I have a string that looks like this: new_tt_j1213.

I need to split it into 'new', 'tt', 'j1213'.

string rules:

  1. The first three characters are always letters

  2. after the first '_' (if it is present) there are 2 letters only

  3. after the second '_' (if it is present) there are EITHER t1524 OR t014 formats (the first symbol is always a letter and there can be 3 or 4 digits)

  4. all letters are lower case

  5. '_' can be missing due to corruption

It is very easy with the split() method BUT because data is corrupted sometimes the first underscore is missing: 'newtt_j1213'

Since I am very new to Regex, can you help me to adjust my code below so the split works as described even without the first '_'. (or even without the 2nd underscore)?

 p1 =''
 p2 =''
 p3 =''

str_t = 'newtt_j123'
str_t1 = 'new_tt_j1213'
str_t2 = 'newttj1213'
str3 = 'new_ttj1213'

#   Test for data Corruption
 tr_lst = re.split('_', str_t)   
 if len(tr_lst) <3: print('DATA CORRUPTION - ',tr_lst)     
    
 p1, p2, p3 = re.split('_', str_t) # THIS LINE NEEDS ADJUSTMENT (REGEX?)
 print(p1, p2, p3, str_t)

Thank you!!

CodePudding user response:

Assuming your strings are in the form "ABB_CCCCC" or "A_BB_CCCCC" and you want to extract A/BB/CCCCC.

You could use:

import re
re.findall('(.)_?([^_] )_(. )', your_string)[0]

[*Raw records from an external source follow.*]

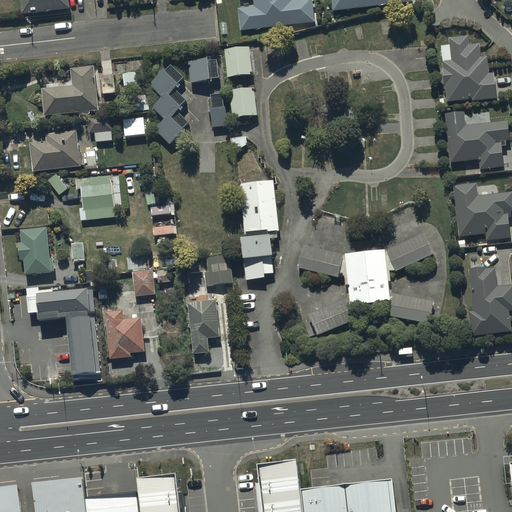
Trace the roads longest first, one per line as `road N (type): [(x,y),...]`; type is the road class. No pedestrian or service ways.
road 1 (primary): [(511,398),(0,453)]
road 2 (primary): [(0,418),(511,364)]
road 3 (residential): [(0,45),(206,23)]
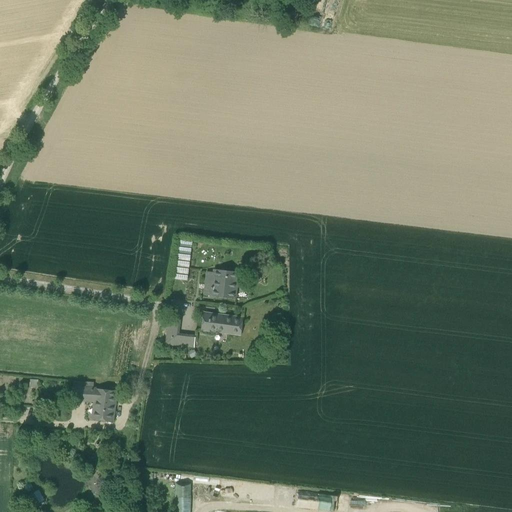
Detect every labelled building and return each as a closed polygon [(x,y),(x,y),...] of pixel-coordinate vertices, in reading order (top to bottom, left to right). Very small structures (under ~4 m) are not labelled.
[(192,241),(179,240),(173,279),(187,280),(192,241)] [(238,272),(214,270),(214,273),(206,272),(204,296),(235,299),(238,272)] [(242,319),(203,314),(201,330),(241,335),(242,319)] [(179,318),(170,317),(169,329),(177,330),(179,318)] [(177,330),(169,329),(167,343),(176,344),(177,336),(178,331),(177,330)] [(193,338),(177,336),(176,344),(176,346),(192,347),(193,338)] [(94,400),(115,403),(117,392),(95,389),(92,389),(72,388),(71,400),(94,402),(94,400)] [(115,403),(94,400),(94,402),(91,419),(113,422),(115,403)] [(104,478),(101,478),(98,480),(97,483),(97,486),(99,489),(102,490),(105,490),(108,488),(109,485),(109,482),(107,479),(104,478)] [(222,497),(269,499),(269,483),(222,482),(222,497)] [(33,492),(38,502),(44,499),(39,489),(33,492)] [(345,511),(348,511),(350,497),(298,491),(296,506),(345,511)] [(190,501),(190,509),(196,509),(198,494),(189,493),(188,501),(190,501)] [(29,504),(36,503),(34,494),(27,496),(29,504)]
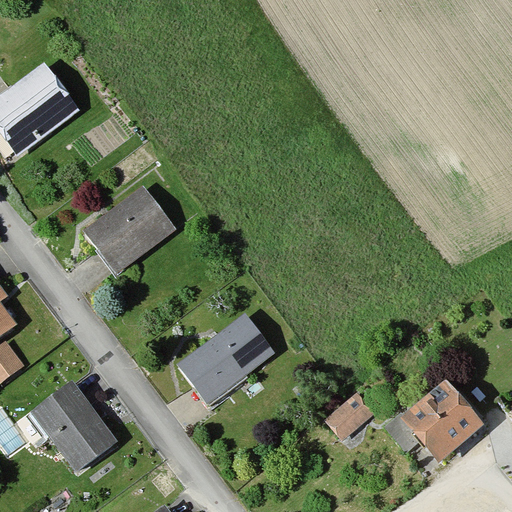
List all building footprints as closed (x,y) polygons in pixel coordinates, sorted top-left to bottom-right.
[(46,68),(0,100),(0,137),(16,159),(79,115),(46,68)] [(143,190),(82,235),(115,280),(177,235),(143,190)] [(0,308),(0,340),(15,329),(0,308)] [(275,358),(246,319),(178,369),(207,408),(275,358)] [(0,387),(25,369),(8,346),(0,351),(0,387)] [(71,386),(30,416),(75,478),(116,448),(71,386)] [(446,389),(405,424),(439,464),(480,428),(446,389)] [(376,420),(358,398),(326,424),(344,446),(376,420)]
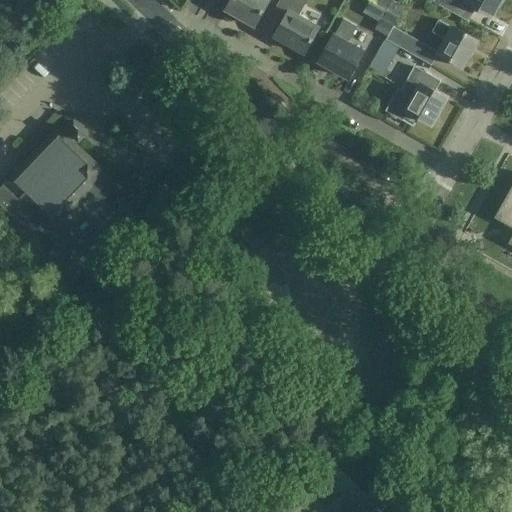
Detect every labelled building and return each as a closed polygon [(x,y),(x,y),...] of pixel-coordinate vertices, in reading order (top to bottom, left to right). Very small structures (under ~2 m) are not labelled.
[(231,0),(226,9),(254,25),(267,0),(231,0)] [(307,0),(279,0),(275,9),(286,15),(274,37),(304,53),(318,28),(298,17),(307,0)] [(499,0),(432,0),(432,1),(468,21),(475,7),(491,16),(499,0)] [(389,35),(393,27),(399,16),(387,9),(376,28),(389,35)] [(438,19),(431,31),(445,39),(438,51),(437,54),(462,68),(477,40),(453,26),(452,27),(438,19)] [(356,27),(343,20),(335,35),(333,35),(318,62),(348,78),(363,52),(347,43),(356,27)] [(436,51),(393,27),(389,35),(387,40),(429,64),(436,51)] [(440,81),(416,67),(402,92),(398,90),(386,111),(401,119),(406,111),(430,124),(445,98),(434,92),(440,81)] [(84,135),(70,123),(62,131),(58,127),(0,187),(0,207),(37,243),(45,234),(70,259),(53,276),(67,290),(106,249),(93,237),(111,218),(98,205),(118,185),(75,144),(84,135)] [(511,187),(495,217),(511,226),(511,237),(509,242),(511,243),(511,187)] [(233,265),(244,256),(247,253),(240,244),(225,256),(233,265)] [(390,481),(379,492),(396,509),(407,497),(390,481)]
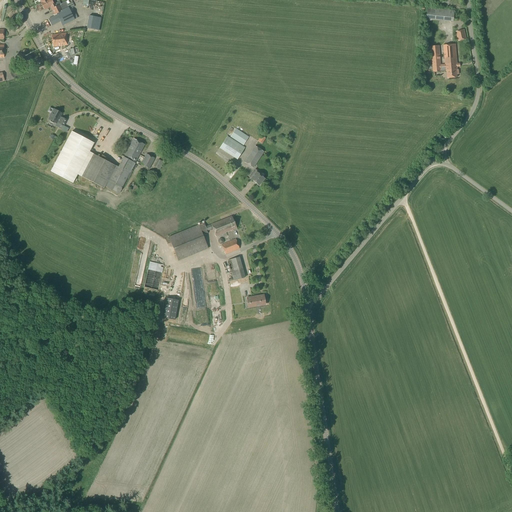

NB1. If you always have 1 character, 2 characters, 5 characters, use: '(.)_?(..)_(.{5})'

NB2. this assumes here that the strings are valid for one or the other formula, else you will have no match and an IndexError

example:

s1 = 'n_tt_j1213'
re.findall('(.)_?([^_] )_(. )', your_string)[0]
s2 = 'ntt_j1213'
re.findall('(.)_?([^_] )_(. )', your_string)[0]

output for both:

('n', 'tt', 'j1213')

CodePudding user response:

From what i understand, you can do it without regex.

First remove all _ if present with s.replace('_', '') Next use bracket to extract like this :

s = "newtt_j1213"
s = s.replace('_', '')
ss = [ s[0:3], s[3:5], s[5:] ]
print(ss)

Output: ['new', 'tt', 'j1213']

CodePudding user response:

This is how I would approach this:

import re

regex = re.compile('^([a-z]{3}).*([a-z]{2}).*([a-z]{1}\d{3})$')
matches = re.search(regex, 'newtt_j123')
print(matches.groups())

OUT: ('new', 'tt', 'j123')

The regex works like this: ^([a-z]{3}) anchors the match to the start of the string and then matches 3 lowercase letters and stores this in the first capture group. The [a-z] is a character class which means any lowercase letters, the 3 in curly brackets mean it has to be of length 3. It's in a capture group because it's in normal brackets (i.e. () ).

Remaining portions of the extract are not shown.